→ EXERCISE PROMPT
From the listing below, pull out the lines that hold "Architecture".

→ SUPPLIED MATERIAL
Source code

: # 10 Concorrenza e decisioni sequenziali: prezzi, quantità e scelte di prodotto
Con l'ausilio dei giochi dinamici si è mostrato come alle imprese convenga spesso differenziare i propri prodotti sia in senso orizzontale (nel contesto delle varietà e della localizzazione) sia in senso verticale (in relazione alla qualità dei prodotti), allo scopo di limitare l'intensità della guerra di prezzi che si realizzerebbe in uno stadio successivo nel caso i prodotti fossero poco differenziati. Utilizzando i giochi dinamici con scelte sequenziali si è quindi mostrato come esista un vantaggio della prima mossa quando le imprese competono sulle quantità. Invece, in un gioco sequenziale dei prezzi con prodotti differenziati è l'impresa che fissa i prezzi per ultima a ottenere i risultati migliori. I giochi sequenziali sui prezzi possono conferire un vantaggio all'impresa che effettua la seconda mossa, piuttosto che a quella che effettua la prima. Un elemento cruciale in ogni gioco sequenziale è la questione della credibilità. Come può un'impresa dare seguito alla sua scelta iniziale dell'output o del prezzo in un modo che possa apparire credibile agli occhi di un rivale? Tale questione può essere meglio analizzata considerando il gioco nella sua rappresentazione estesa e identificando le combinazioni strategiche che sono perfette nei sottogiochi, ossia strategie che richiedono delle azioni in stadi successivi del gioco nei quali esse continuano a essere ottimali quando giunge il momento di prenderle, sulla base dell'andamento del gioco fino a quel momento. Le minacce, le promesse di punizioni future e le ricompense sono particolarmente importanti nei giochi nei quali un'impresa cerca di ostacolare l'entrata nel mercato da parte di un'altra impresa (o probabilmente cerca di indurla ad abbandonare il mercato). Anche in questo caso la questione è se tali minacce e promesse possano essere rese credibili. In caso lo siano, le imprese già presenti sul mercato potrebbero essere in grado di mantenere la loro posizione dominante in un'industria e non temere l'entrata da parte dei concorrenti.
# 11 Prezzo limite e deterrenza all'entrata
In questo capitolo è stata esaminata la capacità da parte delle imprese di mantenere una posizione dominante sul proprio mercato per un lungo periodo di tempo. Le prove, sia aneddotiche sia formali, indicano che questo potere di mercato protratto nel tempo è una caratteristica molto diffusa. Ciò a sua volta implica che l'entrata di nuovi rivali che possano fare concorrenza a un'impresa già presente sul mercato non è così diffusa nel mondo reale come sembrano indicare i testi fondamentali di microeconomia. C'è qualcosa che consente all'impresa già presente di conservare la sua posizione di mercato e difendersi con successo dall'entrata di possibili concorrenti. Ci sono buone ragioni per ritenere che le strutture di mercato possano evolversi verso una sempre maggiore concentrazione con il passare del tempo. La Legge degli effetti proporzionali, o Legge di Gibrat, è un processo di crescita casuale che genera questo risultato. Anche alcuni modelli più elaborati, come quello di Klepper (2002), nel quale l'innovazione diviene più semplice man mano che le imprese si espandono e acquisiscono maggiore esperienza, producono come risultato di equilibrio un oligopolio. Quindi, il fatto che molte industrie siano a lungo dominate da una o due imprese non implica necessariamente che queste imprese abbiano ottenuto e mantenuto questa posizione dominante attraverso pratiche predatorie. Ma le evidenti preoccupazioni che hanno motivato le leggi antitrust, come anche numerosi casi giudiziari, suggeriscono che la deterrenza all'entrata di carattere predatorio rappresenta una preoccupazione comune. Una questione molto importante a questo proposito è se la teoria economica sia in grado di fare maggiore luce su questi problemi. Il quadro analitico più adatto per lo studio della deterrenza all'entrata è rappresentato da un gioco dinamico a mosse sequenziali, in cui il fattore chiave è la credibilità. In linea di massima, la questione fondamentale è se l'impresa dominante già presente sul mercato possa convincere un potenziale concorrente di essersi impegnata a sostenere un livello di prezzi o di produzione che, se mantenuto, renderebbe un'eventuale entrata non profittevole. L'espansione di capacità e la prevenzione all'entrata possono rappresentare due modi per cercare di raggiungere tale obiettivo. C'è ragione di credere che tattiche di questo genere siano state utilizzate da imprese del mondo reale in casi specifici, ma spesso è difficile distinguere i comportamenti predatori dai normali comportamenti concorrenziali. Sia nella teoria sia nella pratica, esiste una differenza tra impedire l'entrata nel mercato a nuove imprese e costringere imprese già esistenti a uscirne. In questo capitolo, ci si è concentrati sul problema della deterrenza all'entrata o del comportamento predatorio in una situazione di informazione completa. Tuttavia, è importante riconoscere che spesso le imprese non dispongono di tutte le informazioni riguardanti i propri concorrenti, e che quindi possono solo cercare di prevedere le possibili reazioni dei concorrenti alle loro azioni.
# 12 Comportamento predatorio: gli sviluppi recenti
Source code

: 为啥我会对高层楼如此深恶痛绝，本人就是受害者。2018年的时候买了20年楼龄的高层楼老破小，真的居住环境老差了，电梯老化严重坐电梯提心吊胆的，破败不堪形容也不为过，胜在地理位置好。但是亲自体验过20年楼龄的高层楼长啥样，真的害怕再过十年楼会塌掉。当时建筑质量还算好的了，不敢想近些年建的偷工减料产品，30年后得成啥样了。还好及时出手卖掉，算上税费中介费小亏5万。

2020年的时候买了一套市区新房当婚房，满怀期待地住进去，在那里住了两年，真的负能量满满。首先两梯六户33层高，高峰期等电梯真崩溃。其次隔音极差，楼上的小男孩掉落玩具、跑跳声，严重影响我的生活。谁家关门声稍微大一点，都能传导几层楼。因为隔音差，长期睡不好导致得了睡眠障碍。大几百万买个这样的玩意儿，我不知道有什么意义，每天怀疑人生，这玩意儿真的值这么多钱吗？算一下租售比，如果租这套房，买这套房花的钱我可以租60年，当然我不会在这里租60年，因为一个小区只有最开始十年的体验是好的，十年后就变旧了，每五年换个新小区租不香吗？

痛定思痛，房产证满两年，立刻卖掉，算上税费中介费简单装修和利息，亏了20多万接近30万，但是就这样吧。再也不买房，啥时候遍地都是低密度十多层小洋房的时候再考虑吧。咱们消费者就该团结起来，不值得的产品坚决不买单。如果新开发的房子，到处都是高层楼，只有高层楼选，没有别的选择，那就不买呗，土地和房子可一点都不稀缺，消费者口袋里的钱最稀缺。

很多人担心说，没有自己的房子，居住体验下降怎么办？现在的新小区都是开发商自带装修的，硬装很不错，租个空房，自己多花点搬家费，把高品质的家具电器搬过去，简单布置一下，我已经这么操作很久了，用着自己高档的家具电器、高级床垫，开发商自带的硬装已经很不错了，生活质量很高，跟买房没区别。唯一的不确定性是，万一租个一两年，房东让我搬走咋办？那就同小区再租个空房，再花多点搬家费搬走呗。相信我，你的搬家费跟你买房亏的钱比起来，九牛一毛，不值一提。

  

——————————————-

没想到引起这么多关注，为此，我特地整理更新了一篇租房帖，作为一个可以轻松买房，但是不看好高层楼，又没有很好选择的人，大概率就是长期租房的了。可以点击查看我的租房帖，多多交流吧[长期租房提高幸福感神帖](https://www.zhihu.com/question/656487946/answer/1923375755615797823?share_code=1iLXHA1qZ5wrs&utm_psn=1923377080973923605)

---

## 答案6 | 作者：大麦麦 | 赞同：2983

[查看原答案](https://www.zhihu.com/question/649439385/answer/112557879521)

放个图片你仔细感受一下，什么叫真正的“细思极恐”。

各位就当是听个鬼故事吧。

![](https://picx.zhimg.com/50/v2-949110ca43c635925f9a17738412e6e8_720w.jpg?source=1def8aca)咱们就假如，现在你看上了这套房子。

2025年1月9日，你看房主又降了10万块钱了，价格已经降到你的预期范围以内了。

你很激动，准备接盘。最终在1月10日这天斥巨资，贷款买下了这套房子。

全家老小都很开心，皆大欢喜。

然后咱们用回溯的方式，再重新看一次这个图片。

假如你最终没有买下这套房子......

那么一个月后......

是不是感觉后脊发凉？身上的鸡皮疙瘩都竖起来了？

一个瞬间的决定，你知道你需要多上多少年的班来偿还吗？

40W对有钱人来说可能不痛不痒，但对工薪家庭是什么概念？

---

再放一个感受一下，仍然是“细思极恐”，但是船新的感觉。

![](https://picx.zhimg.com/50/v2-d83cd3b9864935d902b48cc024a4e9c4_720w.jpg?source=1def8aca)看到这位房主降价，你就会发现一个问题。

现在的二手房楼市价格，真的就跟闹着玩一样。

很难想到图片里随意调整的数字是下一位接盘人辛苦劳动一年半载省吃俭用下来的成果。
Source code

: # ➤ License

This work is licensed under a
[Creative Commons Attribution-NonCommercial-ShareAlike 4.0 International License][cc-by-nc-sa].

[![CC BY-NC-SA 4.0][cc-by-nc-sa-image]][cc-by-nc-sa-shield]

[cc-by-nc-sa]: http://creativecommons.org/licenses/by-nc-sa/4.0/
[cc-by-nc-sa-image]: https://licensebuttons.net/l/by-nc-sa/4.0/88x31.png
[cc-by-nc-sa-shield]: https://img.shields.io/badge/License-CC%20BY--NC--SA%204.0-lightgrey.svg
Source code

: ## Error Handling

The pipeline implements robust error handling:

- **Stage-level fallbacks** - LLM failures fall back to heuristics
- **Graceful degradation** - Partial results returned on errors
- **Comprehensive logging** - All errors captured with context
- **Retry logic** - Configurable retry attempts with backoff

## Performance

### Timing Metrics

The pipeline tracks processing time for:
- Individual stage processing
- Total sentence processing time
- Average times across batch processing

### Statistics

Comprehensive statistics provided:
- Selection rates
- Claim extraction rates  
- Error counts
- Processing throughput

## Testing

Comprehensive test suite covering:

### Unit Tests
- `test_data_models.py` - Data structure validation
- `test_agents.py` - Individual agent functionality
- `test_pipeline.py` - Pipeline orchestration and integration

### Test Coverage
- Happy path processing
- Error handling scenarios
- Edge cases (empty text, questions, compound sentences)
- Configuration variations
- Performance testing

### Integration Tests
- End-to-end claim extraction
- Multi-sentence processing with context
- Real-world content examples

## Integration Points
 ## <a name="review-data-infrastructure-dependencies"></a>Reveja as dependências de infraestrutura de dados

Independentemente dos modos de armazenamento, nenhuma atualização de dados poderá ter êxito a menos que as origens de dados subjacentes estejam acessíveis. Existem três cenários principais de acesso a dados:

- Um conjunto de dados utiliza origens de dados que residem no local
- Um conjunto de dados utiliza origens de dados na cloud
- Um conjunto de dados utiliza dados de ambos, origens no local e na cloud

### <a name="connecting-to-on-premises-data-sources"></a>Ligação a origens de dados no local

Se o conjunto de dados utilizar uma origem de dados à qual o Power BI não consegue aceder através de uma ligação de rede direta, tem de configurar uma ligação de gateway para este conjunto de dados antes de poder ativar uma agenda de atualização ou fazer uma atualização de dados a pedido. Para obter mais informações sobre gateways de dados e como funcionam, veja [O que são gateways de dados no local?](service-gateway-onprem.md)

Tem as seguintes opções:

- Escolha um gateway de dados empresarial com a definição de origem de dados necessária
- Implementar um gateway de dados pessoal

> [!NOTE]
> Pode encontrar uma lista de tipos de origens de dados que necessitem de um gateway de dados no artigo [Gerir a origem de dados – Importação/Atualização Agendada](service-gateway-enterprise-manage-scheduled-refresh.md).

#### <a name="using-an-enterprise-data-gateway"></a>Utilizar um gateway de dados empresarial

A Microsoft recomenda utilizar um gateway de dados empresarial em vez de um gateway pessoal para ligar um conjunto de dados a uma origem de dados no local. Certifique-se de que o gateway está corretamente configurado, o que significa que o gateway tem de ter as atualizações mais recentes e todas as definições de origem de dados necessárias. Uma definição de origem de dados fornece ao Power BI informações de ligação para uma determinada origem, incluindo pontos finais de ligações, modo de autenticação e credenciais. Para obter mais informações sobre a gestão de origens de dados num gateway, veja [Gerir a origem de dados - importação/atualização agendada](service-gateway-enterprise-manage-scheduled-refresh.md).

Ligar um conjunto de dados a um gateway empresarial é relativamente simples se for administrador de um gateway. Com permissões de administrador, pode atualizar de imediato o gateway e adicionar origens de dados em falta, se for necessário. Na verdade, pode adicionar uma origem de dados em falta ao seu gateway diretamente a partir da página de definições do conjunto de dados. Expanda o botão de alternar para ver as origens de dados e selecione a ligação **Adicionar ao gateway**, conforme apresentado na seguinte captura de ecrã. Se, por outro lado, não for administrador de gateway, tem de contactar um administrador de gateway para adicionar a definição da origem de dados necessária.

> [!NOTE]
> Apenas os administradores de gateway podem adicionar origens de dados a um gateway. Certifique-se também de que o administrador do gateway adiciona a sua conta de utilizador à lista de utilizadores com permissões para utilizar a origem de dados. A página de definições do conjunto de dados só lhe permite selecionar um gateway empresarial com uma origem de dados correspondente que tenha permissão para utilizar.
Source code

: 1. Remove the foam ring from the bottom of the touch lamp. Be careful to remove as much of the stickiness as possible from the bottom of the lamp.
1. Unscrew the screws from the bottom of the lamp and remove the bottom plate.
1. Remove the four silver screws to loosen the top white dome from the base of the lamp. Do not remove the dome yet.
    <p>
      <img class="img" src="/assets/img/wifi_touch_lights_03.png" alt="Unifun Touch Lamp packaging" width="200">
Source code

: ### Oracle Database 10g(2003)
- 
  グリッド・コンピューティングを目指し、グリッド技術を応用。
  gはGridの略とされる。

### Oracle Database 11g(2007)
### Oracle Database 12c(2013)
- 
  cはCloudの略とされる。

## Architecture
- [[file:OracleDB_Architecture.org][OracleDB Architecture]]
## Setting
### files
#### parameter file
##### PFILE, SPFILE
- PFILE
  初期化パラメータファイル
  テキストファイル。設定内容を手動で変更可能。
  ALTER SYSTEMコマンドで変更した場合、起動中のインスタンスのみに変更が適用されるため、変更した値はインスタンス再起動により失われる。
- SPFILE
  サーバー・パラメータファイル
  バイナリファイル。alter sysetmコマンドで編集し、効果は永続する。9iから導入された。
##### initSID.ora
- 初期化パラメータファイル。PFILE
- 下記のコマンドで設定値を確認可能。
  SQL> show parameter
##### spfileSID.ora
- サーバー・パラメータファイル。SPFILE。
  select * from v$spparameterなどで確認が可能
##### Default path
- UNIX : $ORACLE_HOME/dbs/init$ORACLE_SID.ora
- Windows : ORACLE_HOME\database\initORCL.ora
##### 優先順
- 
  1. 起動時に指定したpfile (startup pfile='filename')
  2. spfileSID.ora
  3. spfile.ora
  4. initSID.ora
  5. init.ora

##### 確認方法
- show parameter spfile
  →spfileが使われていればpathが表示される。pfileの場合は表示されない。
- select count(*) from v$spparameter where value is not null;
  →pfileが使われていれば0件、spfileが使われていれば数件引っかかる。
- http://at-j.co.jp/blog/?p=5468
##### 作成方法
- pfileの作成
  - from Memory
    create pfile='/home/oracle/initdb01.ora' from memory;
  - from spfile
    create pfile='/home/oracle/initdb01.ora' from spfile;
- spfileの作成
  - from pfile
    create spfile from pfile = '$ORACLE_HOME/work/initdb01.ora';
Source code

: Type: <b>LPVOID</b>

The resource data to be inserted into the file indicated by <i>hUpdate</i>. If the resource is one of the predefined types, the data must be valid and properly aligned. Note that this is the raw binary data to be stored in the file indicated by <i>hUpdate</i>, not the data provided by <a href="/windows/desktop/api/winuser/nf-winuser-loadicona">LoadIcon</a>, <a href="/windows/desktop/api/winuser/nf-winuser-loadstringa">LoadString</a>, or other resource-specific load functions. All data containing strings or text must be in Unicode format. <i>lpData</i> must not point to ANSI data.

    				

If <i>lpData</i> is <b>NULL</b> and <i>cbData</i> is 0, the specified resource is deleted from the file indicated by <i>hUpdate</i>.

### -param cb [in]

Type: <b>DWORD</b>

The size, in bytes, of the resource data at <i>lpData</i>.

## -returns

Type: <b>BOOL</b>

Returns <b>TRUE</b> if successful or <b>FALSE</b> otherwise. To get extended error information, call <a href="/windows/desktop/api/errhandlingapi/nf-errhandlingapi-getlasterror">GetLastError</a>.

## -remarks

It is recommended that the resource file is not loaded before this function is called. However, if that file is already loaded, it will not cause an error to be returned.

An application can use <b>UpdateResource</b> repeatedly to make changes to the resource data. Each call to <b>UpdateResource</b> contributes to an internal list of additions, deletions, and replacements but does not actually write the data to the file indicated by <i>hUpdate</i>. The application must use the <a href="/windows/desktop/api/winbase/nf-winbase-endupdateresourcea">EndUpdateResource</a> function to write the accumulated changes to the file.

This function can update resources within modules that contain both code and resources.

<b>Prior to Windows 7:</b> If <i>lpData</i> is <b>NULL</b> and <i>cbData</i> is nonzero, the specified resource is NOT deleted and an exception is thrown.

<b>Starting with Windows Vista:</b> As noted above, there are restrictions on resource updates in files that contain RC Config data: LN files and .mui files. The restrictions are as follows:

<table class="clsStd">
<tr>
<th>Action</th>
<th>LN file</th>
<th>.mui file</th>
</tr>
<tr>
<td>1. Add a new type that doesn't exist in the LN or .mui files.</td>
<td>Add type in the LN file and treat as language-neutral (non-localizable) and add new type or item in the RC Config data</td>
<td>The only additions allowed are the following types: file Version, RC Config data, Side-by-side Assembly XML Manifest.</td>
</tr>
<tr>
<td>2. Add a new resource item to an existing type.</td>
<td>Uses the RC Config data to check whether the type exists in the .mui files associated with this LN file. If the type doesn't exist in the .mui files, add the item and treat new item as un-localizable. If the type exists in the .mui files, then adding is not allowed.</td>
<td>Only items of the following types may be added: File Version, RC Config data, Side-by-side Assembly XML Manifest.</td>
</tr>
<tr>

→ RESULT OF THE TASK
## Architecture
- [[file:OracleDB_Architecture.org][OracleDB Architecture]]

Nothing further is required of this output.